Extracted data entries
——————————
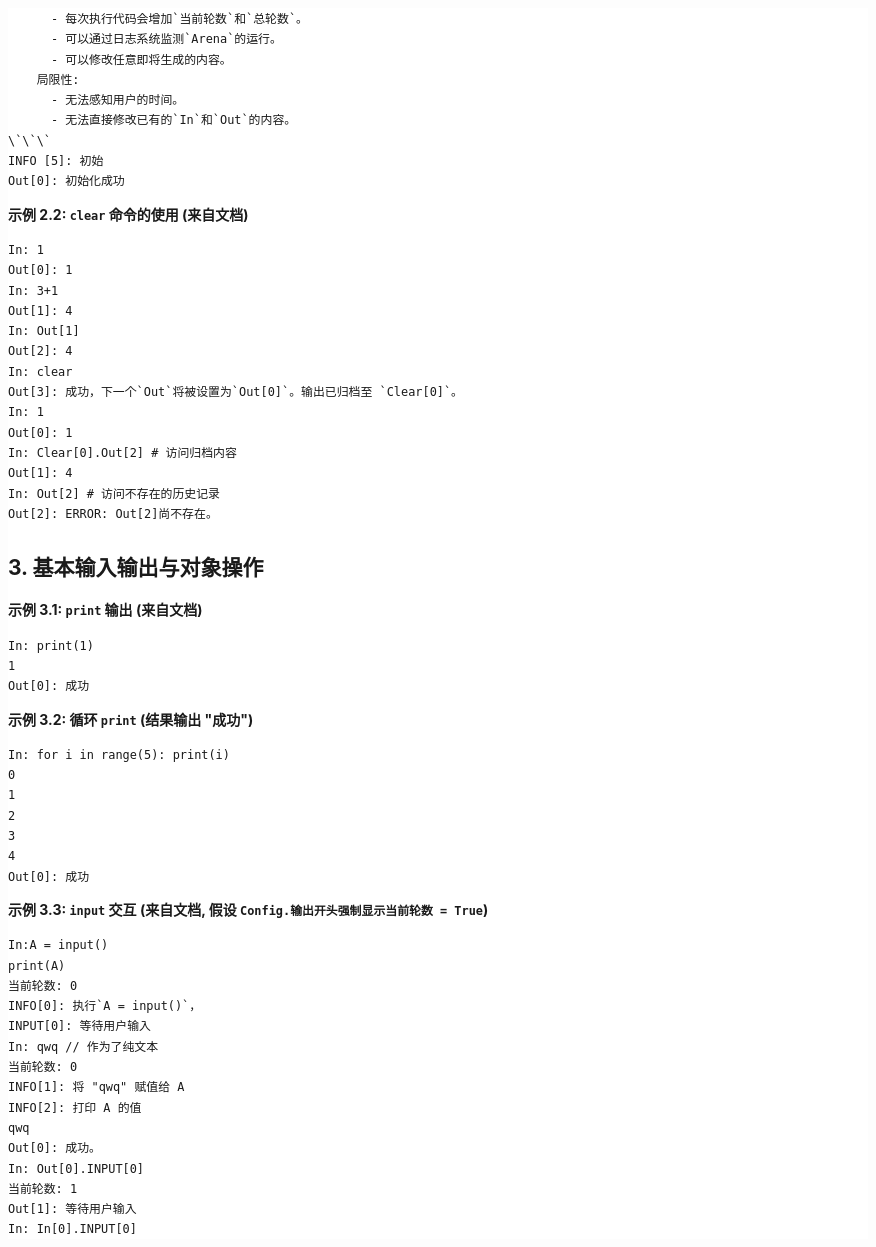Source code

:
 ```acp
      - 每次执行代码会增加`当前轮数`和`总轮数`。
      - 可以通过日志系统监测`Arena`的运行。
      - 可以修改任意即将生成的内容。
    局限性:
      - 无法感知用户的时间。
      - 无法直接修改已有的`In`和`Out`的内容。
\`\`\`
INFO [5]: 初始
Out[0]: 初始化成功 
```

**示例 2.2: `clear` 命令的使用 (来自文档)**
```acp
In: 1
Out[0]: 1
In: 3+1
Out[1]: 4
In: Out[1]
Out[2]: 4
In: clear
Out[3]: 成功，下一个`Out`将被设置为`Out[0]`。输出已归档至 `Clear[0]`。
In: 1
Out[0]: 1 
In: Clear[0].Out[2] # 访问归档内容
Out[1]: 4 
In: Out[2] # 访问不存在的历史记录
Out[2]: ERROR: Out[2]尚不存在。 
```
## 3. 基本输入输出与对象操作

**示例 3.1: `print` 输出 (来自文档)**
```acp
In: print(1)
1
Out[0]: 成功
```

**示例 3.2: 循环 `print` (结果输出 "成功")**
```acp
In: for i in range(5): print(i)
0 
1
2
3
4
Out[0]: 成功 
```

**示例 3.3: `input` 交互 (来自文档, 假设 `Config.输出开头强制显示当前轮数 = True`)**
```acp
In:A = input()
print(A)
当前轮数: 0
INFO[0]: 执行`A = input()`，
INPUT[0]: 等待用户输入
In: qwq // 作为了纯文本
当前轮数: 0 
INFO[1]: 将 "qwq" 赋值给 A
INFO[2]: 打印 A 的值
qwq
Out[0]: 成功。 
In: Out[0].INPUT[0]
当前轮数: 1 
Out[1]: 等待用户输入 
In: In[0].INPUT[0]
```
——————————
— PROBLEM TO SOLVE —
Copy down every line of the entries containing the word "来自文档".

— YOUR RESPONSE —
**示例 2.2: `clear` 命令的使用 (来自文档)**
**示例 3.1: `print` 输出 (来自文档)**
**示例 3.3: `input` 交互 (来自文档, 假设 `Config.输出开头强制显示当前轮数 = True`)**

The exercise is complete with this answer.